1 Peter 3:2-5 While they behold your chaste conversation coupled with fear. Whose adorning let it not be that outward adorning of plaiting the hair, and of wearing of gold, or of putting on of apparel; But let it be the hidden man of the heart, in that which is not corruptible, even the ornament of a meek and quiet spirit, which is in the sight of God of great price. For after this manner in the old time the holy women also, who trusted in God, adorned themselves, being in subjection unto their own husbands:

She is shamefaced, or reserved. I think prudence is also the idea. She has modesty and honor, and this is seen in respect for others, reverence for all, and reserve in how she handles her life and the crises in it. She always has courteousy and honor for others, whether they really desire it or not. She is very "reserved" in how she spends herself and her resources, because she thinks first about her husband, and then about her family. Her personal hobbies, interests, pleasures, etc. are all cancelled and thrown out of the window. Her pleasure is in serving her loved ones.

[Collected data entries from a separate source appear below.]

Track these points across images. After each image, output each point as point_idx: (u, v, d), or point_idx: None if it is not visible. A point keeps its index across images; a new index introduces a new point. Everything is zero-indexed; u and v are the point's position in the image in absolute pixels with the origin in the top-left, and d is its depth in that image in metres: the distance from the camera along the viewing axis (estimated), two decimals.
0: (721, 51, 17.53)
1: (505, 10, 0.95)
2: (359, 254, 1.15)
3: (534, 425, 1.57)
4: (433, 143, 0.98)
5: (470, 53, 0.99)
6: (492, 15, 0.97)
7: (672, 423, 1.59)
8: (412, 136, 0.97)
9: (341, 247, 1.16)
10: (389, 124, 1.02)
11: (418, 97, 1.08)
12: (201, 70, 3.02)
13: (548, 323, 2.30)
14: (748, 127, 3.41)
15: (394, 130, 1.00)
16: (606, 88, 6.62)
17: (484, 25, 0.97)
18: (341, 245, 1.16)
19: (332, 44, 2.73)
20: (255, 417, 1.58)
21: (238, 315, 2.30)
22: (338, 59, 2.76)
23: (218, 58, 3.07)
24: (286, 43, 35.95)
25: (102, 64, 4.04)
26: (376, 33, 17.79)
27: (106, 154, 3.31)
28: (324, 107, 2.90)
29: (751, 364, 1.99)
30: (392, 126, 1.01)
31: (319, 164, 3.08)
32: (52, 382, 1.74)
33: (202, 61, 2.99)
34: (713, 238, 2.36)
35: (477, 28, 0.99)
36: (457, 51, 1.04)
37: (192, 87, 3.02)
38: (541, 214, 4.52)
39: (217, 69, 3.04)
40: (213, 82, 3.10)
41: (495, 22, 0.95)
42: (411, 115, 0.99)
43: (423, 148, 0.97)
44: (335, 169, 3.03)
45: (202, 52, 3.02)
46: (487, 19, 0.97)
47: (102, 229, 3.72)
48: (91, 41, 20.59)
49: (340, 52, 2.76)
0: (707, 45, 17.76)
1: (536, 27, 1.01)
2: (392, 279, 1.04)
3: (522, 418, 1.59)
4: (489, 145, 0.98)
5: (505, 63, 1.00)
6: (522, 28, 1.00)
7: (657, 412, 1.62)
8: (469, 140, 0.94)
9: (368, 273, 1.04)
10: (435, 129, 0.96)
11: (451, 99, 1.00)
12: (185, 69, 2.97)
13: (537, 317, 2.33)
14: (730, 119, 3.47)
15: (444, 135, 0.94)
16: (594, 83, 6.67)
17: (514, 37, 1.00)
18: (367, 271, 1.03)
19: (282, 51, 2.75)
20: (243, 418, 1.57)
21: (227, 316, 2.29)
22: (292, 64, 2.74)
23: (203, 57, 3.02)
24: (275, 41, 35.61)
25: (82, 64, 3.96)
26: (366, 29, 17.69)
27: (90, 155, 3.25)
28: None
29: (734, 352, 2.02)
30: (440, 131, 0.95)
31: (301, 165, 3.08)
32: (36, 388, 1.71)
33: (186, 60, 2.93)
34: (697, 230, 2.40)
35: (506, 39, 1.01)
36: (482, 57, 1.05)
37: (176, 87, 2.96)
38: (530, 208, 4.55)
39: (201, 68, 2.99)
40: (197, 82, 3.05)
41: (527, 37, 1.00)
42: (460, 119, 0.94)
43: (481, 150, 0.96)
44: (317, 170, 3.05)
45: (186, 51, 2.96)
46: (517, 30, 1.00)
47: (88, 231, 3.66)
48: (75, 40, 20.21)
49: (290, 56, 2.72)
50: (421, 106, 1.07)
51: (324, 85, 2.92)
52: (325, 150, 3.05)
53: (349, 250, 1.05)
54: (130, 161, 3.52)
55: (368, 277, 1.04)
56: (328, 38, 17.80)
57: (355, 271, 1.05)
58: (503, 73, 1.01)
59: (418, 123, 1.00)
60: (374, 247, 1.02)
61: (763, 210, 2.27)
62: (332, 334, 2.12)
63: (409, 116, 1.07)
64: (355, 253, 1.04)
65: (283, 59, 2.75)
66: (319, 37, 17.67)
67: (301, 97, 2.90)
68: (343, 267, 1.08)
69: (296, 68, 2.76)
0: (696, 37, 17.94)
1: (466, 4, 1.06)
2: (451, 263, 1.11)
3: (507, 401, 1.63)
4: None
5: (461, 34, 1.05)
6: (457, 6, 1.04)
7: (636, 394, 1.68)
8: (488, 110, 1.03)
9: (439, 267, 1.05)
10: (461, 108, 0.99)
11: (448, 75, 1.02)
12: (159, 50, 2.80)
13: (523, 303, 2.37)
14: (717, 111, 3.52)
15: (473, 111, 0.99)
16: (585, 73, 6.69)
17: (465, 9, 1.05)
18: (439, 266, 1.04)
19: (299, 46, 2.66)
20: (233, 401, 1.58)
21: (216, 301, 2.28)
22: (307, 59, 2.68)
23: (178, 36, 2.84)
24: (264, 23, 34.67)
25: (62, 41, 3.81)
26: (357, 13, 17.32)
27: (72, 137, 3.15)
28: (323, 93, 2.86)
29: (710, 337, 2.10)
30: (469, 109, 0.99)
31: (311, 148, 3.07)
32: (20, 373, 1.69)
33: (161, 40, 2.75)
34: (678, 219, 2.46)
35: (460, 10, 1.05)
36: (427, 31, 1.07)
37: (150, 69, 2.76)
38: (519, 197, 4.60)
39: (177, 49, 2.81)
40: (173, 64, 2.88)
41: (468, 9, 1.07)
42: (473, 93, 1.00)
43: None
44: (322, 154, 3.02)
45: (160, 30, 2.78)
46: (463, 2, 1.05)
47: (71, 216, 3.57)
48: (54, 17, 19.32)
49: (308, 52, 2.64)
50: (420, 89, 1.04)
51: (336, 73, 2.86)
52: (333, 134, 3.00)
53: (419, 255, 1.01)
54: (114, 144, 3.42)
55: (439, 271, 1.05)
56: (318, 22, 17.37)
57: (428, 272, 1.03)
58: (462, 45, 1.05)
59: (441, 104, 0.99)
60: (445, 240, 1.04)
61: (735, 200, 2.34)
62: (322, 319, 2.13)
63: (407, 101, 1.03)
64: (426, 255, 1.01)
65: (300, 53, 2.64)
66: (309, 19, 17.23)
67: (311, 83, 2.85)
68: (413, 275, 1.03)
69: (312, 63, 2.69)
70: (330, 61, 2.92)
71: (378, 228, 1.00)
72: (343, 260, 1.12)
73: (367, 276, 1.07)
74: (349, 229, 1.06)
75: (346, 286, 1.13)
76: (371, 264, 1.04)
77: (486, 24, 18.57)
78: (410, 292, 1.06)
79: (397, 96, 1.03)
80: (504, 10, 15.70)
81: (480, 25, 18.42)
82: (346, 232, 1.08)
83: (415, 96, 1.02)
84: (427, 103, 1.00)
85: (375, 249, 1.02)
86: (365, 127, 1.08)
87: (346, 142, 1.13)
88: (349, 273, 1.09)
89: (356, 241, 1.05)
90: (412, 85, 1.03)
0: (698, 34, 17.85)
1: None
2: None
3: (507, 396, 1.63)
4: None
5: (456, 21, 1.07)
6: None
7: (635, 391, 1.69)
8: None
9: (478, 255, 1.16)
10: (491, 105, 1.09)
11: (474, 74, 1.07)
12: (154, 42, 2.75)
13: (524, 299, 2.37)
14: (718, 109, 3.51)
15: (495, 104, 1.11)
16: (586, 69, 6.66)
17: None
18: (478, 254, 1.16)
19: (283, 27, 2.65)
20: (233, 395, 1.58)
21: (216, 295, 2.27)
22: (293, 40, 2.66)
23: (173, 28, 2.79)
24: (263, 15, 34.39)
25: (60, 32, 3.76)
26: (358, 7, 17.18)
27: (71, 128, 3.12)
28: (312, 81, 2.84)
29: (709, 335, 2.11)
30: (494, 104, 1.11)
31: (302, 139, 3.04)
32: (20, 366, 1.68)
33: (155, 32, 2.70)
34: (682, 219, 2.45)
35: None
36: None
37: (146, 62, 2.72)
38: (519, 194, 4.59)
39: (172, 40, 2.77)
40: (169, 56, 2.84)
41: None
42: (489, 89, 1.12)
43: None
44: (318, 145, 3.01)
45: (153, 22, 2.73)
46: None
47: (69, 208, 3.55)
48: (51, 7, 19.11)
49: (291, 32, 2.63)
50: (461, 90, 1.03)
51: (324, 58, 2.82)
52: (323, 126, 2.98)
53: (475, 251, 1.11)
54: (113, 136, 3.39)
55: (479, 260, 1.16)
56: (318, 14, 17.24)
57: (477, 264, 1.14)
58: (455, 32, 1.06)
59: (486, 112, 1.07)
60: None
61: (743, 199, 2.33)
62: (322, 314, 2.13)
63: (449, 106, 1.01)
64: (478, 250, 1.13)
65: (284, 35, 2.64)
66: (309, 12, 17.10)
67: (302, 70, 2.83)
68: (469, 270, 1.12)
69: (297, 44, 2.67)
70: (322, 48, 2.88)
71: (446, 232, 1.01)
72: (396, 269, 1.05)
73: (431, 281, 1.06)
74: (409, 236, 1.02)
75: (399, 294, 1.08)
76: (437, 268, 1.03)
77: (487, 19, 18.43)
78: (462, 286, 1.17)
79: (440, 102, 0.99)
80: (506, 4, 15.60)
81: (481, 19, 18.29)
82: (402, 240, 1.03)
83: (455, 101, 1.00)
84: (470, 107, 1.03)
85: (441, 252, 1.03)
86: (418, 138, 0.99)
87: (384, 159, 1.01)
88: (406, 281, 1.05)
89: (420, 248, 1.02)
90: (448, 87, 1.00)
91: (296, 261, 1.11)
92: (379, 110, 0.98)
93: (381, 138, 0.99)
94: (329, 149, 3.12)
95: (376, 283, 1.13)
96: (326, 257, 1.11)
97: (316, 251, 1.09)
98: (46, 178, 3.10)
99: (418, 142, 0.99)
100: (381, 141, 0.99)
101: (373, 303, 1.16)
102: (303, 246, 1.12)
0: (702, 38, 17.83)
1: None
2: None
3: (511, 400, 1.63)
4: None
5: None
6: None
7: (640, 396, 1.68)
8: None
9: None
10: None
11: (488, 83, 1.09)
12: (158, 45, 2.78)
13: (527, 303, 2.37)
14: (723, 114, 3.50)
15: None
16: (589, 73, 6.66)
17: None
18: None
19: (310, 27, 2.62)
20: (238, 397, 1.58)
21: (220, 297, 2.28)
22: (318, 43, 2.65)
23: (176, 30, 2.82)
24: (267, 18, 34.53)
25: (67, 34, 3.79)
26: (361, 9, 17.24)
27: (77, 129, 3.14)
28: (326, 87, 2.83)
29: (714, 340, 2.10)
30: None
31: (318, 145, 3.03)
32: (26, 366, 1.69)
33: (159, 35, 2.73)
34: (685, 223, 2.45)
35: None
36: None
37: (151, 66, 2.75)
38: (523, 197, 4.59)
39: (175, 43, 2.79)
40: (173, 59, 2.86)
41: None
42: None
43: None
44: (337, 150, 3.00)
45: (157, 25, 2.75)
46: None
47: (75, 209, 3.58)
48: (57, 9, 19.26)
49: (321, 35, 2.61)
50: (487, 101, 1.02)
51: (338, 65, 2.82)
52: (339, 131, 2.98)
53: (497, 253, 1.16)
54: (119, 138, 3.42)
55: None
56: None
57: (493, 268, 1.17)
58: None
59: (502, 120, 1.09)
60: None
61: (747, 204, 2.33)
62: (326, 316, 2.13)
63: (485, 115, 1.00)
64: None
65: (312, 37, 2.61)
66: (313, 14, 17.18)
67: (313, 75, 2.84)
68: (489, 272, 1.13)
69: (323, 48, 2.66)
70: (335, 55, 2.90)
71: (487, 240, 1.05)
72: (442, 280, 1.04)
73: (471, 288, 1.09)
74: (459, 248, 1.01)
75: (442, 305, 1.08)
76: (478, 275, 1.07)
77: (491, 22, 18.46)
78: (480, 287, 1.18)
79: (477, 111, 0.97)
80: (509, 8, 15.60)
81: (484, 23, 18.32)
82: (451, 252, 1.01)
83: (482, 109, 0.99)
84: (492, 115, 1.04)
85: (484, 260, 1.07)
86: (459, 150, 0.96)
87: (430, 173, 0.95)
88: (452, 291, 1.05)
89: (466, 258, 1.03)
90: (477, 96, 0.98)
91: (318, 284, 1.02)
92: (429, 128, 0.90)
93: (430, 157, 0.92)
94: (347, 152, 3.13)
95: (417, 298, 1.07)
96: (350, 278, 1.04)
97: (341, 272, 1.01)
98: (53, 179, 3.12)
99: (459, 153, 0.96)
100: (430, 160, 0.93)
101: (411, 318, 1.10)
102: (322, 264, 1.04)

She has great control and disciple over her own life, and she is "sober". She doesn't let the sensual desires and pleasures of her heart dominate, but she places God's will as the center of her life, and what is directing all. You will not see her indulge very much in entertainment, recreation, pleasures, alcohol (addictive things), but she is a servant in which those she serves comes first.

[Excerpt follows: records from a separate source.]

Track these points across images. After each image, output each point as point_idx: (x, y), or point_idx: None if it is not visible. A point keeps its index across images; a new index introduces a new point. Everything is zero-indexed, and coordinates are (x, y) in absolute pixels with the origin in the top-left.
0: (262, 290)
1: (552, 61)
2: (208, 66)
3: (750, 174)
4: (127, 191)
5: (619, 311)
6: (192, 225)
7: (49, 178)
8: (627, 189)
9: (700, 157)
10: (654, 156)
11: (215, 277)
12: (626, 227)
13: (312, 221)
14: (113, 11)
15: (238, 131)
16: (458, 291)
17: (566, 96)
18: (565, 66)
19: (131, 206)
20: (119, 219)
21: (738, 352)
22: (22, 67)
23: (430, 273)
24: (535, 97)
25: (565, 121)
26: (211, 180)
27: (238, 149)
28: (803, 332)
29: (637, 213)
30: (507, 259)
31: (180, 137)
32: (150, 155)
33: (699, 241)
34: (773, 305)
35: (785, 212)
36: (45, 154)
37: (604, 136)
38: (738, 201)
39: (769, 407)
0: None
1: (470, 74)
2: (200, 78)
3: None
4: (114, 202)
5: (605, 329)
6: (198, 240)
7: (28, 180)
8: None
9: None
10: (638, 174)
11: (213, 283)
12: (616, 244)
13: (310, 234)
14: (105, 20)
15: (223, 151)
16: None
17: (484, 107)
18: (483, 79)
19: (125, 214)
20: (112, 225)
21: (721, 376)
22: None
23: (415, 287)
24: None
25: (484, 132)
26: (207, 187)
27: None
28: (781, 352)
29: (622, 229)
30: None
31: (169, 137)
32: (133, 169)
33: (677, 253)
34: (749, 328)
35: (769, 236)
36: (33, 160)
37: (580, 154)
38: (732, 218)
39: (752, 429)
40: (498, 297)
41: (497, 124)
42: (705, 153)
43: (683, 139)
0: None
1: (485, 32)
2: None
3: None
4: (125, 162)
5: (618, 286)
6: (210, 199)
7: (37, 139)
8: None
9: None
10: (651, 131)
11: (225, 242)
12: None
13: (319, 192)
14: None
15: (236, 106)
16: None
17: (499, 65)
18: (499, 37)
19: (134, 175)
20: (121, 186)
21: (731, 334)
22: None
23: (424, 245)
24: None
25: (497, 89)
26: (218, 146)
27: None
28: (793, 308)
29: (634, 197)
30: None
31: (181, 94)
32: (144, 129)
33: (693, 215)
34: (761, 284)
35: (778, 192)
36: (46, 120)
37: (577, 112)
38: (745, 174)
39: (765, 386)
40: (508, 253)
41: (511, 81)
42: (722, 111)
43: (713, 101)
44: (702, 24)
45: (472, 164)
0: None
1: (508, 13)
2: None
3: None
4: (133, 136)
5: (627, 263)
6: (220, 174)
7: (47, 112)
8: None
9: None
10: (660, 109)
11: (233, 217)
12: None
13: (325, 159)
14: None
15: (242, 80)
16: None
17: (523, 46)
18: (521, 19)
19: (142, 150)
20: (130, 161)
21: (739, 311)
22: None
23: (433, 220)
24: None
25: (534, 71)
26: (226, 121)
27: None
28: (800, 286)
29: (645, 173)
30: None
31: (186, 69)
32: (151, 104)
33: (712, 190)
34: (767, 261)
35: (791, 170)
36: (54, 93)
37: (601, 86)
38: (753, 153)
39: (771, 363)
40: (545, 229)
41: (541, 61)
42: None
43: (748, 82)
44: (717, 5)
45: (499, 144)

She is focused on being meek and gentle with others. She is never implacable or demanding.

She is constantly fighting against and winning over her own evil nature, and sensual carnality. She is free the sinful spots of worldliness. She understands her God imposed authorities and greatly respects and obeys them. She adorns herself with good works and service.

The mother and moral education

In Proverbs, God speaks of the mother's educating children and spiritual care. This comes from both parents (Prov 1:8), but in the view of Scripture, the father is "out" of the home daily working to support it, and the actual daily task of moral training falls to the mother. The godly mother will teach her children (“forsake not the law of thy mother” or “teaching” 6:20).

The mother as the primary caretaker earns the child's respect and obedience. Children follow the moral example of their parents, and this fact of life is often overlooked. When there is no mother nor father in the home, they seek for anybody else that is daily close to them, and this falls usually to unsaved daycare workers and teachers. The child will follow their examples.

God referred to this in the chain of Lois and Eunice, and then Eunice to Timothy (2Tim 1:5). The morality of each woman was passed down to their children Lois to Eunice, and Eunice to Timothy. From 1Tim 2:9-10; 1Pet 3:2-5; and Proverbs 31 we see that the Christian woman adorns herself with good works, and she is an incessant and energetic worker.

Pro 23:22 Hearken unto thy father that begat thee, and despise not thy mother when she is old. God speaks to this evil generation, who will not bless their mother (Pro 30:11). We should appreciate and highly esteem our mothers.

Verses to Remember

Statement
Verse
How it impacts us
God is love
1Jn 4:16
We should love
Woman is to submit
1Timothy 2:11-12; Gen 3:16
Submission because of obedience
Women are not to lead
1Cor 14:34-45
Submission because of obedience
Women are to build their homes
Prov 14:1
A priority for all women
Women comfort
Isa 66:13
Should be your strength
Godly women adorn themselves
1Tim 2:9-10
Esteem this highly
This table is just some good verses related to this post that would be useful to remember and meditate on.